* _Dataset content_
◇ ◇ ◇ ◇ ◇ ◇ ◇

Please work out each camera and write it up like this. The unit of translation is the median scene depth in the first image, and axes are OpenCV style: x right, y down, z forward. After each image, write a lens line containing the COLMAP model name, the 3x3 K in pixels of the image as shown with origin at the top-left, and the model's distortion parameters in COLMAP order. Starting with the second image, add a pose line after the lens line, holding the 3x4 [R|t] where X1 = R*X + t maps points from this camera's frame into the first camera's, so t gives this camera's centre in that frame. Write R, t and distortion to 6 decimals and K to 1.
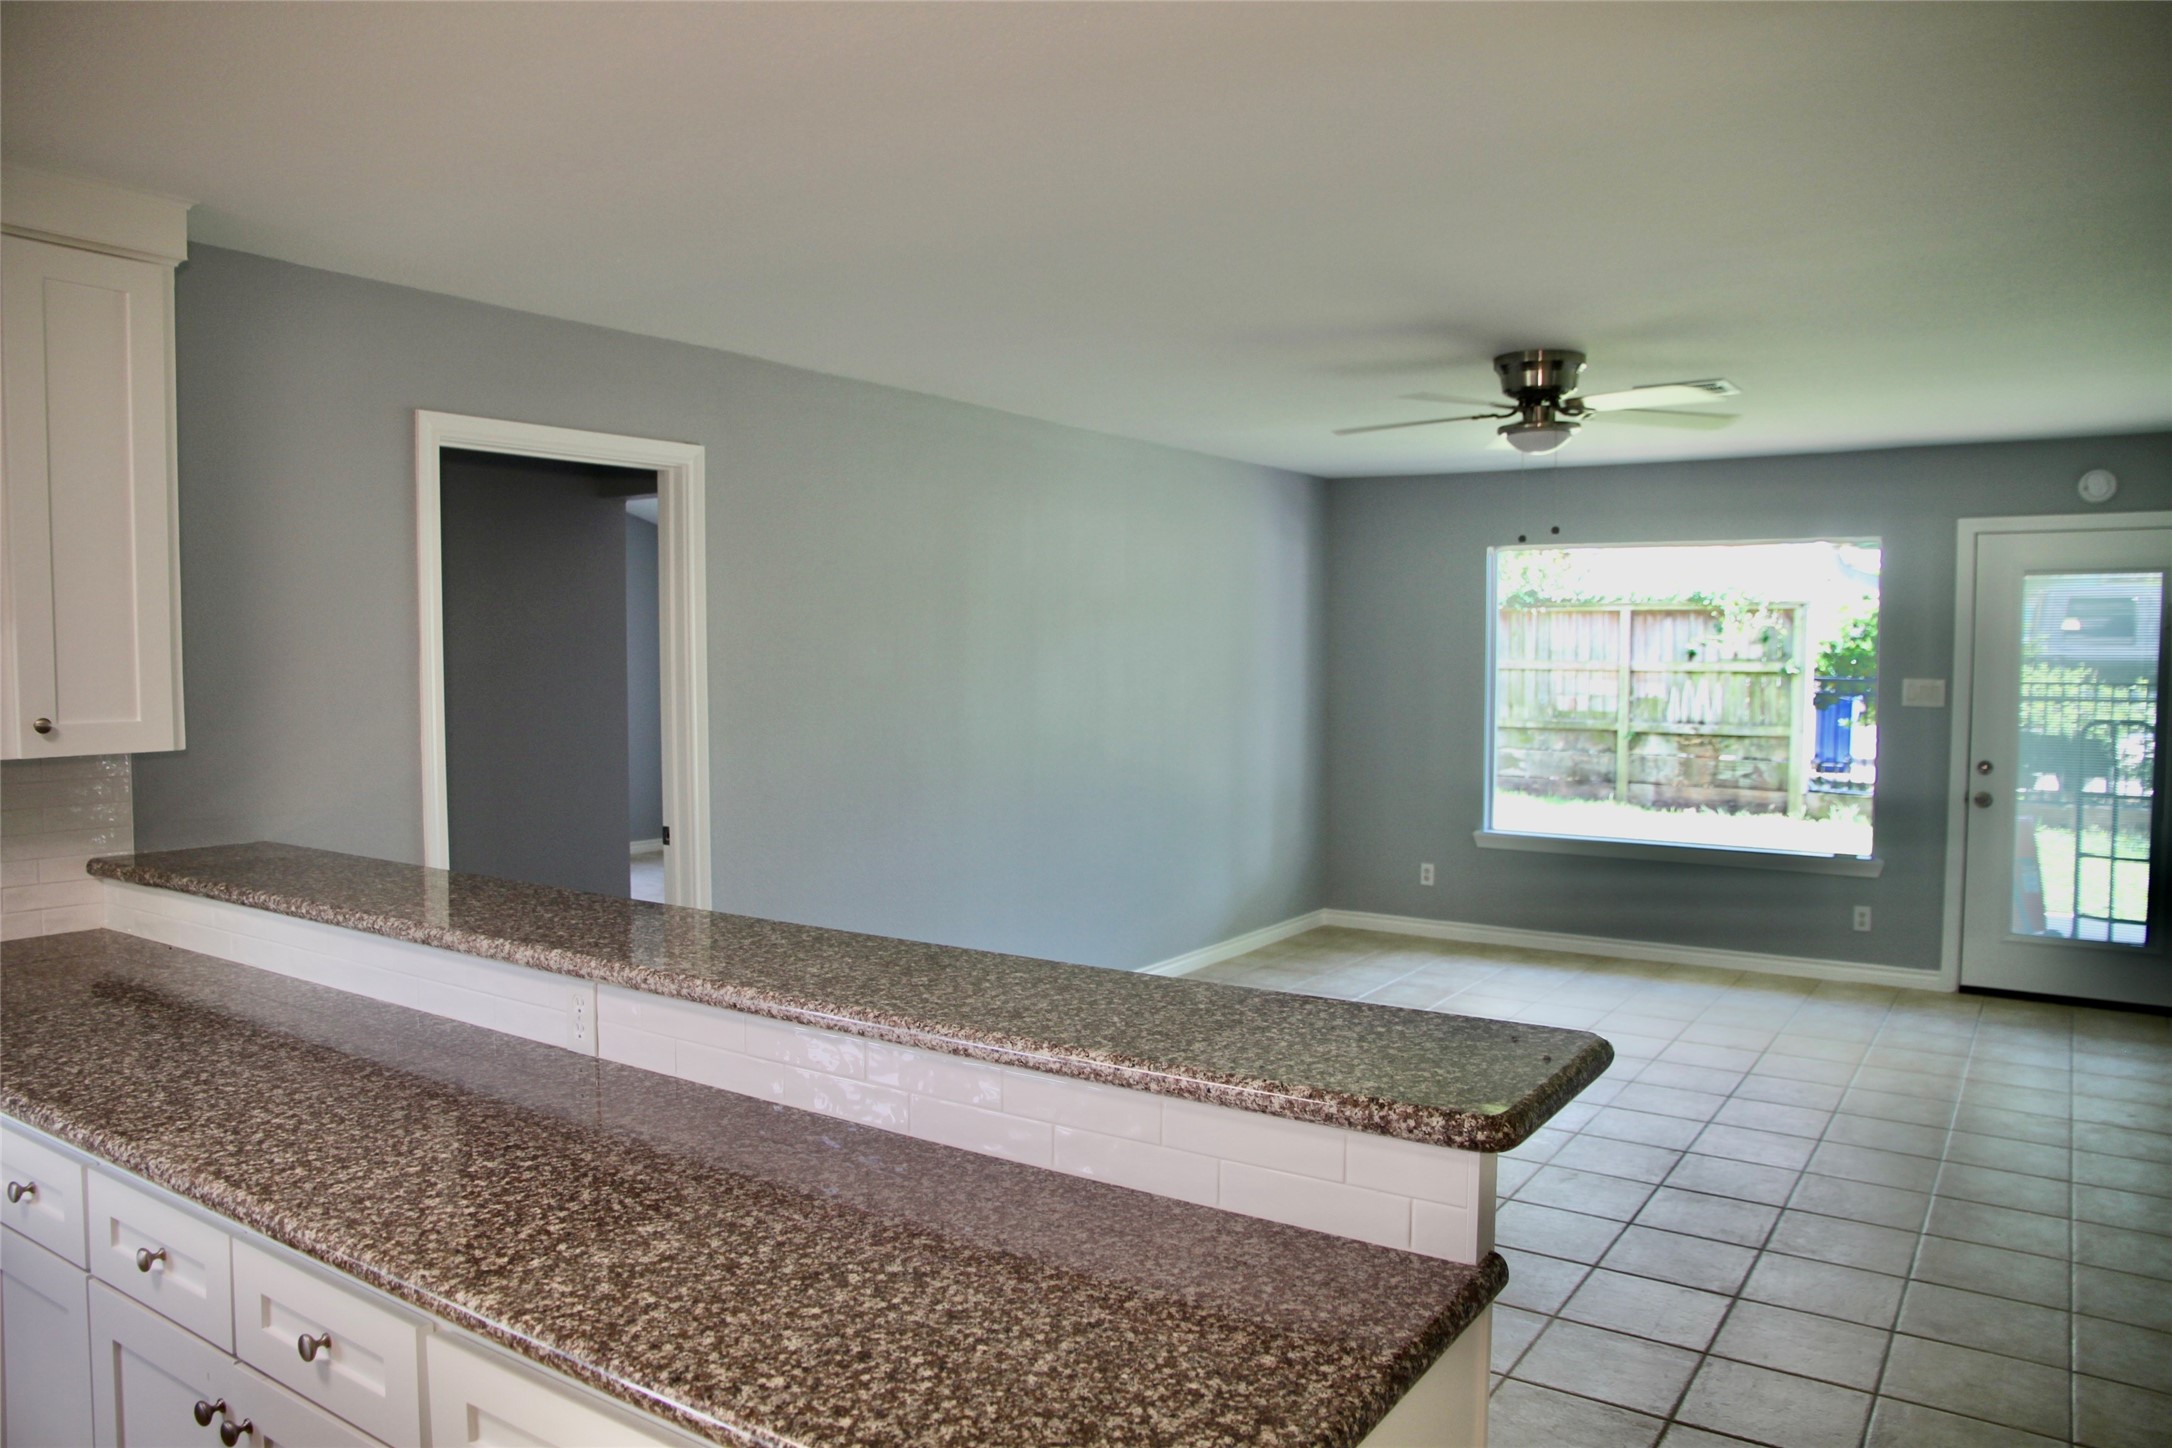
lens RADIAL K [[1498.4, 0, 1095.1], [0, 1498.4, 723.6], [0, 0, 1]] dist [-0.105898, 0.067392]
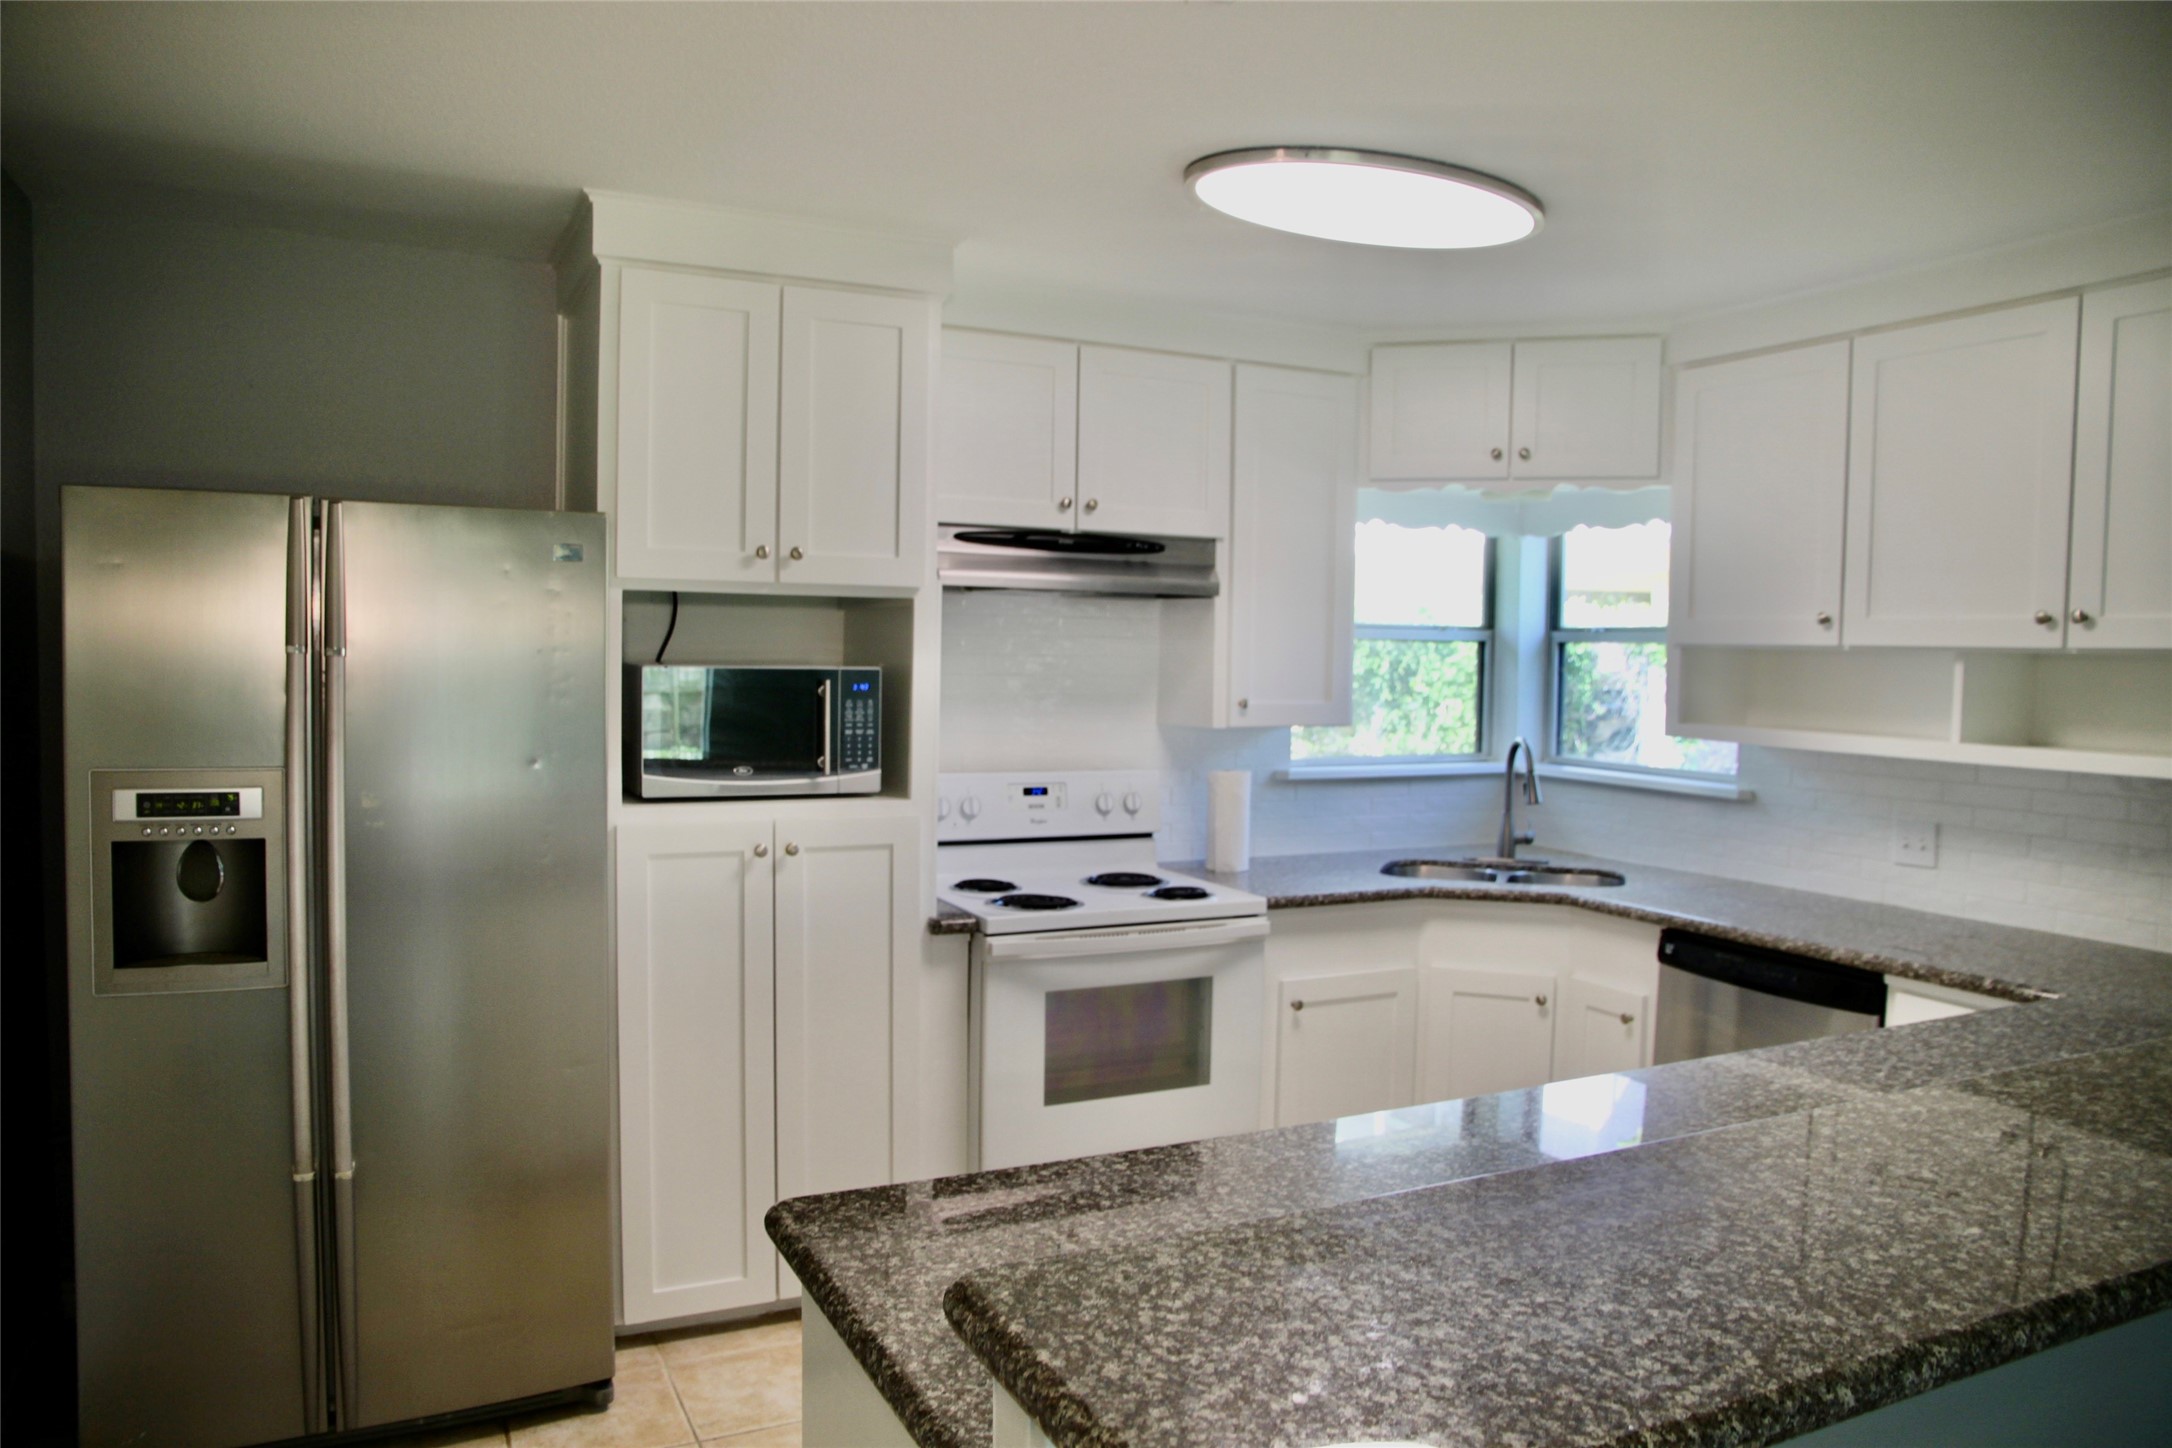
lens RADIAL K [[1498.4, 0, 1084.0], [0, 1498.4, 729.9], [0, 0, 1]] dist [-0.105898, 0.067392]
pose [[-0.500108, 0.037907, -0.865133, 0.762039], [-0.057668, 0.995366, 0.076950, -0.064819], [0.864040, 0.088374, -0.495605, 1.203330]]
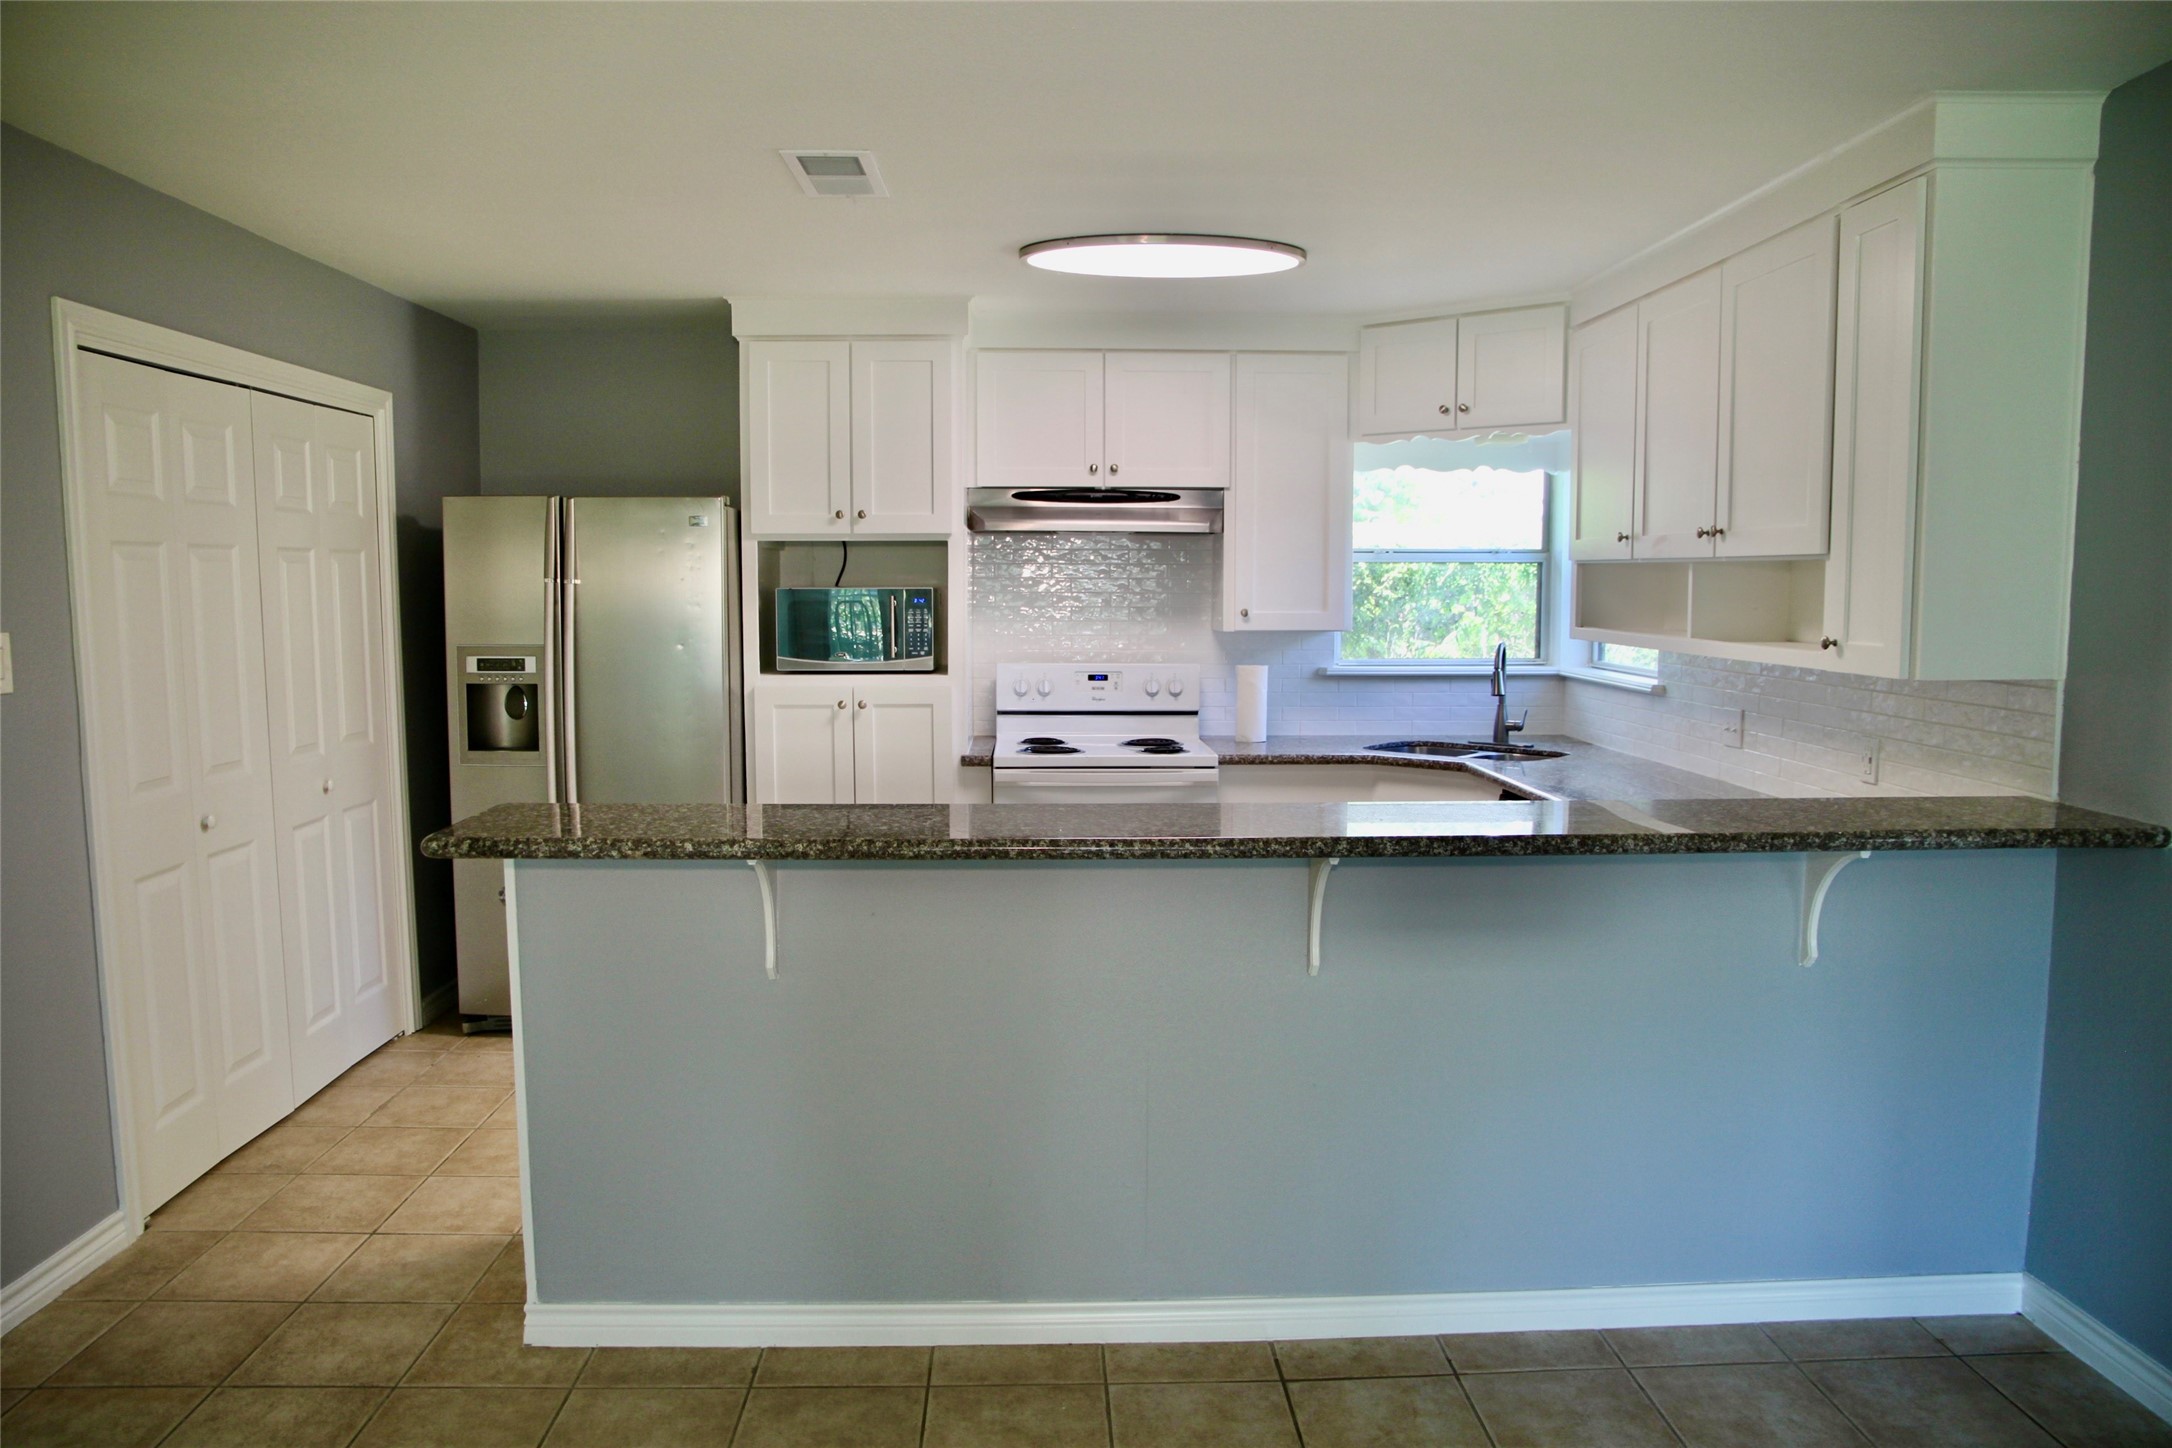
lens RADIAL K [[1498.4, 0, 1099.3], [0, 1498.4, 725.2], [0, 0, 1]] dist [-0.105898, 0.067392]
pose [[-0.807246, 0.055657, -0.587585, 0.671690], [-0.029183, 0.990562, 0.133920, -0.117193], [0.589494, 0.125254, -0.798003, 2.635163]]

◇ ◇ ◇ ◇ ◇ ◇ ◇

* _Exercise details_
For each line above, output its wording exactly and leave out any picture.

* _Expected output_
Please work out each camera and write it up like this. The unit of translation is the median scene depth in the first image, and axes are OpenCV style: x right, y down, z forward. After each image, write a lens line containing the COLMAP model name, the 3x3 K in pixels of the image as shown with origin at the top-left, and the model's distortion parameters in COLMAP order. Starting with the second image, add a pose line after the lens line, holding the 3x4 [R|t] where X1 = R*X + t maps points from this camera's frame into the first camera's, so t gives this camera's centre in that frame. Write R, t and distortion to 6 decimals and K to 1.
lens RADIAL K [[1498.4, 0, 1095.1], [0, 1498.4, 723.6], [0, 0, 1]] dist [-0.105898, 0.067392]
lens RADIAL K [[1498.4, 0, 1084.0], [0, 1498.4, 729.9], [0, 0, 1]] dist [-0.105898, 0.067392]
pose [[-0.500108, 0.037907, -0.865133, 0.762039], [-0.057668, 0.995366, 0.076950, -0.064819], [0.864040, 0.088374, -0.495605, 1.203330]]
lens RADIAL K [[1498.4, 0, 1099.3], [0, 1498.4, 725.2], [0, 0, 1]] dist [-0.105898, 0.067392]
pose [[-0.807246, 0.055657, -0.587585, 0.671690], [-0.029183, 0.990562, 0.133920, -0.117193], [0.589494, 0.125254, -0.798003, 2.635163]]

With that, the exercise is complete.